• Exercise brief
Search the entries below for "Prêt", and copy each line where it appears.

** Data for this exercise follows **

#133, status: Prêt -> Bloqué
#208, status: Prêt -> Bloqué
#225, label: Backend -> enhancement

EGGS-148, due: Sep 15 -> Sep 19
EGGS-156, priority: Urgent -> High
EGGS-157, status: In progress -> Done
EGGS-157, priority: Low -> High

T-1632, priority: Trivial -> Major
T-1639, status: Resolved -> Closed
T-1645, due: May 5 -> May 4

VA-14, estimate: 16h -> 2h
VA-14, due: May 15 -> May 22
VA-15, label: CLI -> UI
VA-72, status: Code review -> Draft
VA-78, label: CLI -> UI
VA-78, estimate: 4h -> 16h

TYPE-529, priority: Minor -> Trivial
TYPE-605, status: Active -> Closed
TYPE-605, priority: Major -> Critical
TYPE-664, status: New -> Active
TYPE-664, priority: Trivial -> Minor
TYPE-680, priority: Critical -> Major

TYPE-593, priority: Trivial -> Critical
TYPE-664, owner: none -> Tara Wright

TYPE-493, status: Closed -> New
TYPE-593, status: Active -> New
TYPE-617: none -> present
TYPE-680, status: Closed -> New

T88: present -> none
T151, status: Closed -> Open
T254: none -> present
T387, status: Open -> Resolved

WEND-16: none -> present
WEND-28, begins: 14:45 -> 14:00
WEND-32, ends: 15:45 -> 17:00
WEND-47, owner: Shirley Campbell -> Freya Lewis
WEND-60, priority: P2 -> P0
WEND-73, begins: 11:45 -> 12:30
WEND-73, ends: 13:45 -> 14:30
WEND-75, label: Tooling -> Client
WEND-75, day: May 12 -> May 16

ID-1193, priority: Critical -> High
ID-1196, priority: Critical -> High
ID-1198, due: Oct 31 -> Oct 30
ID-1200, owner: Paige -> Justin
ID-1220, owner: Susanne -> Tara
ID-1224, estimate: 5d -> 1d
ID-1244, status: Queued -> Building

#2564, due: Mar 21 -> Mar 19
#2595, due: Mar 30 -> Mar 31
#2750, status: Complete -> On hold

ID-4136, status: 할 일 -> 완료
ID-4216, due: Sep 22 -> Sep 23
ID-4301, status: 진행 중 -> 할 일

** End of Data for this exercise **

• Worked solution
#133, status: Prêt -> Bloqué
#208, status: Prêt -> Bloqué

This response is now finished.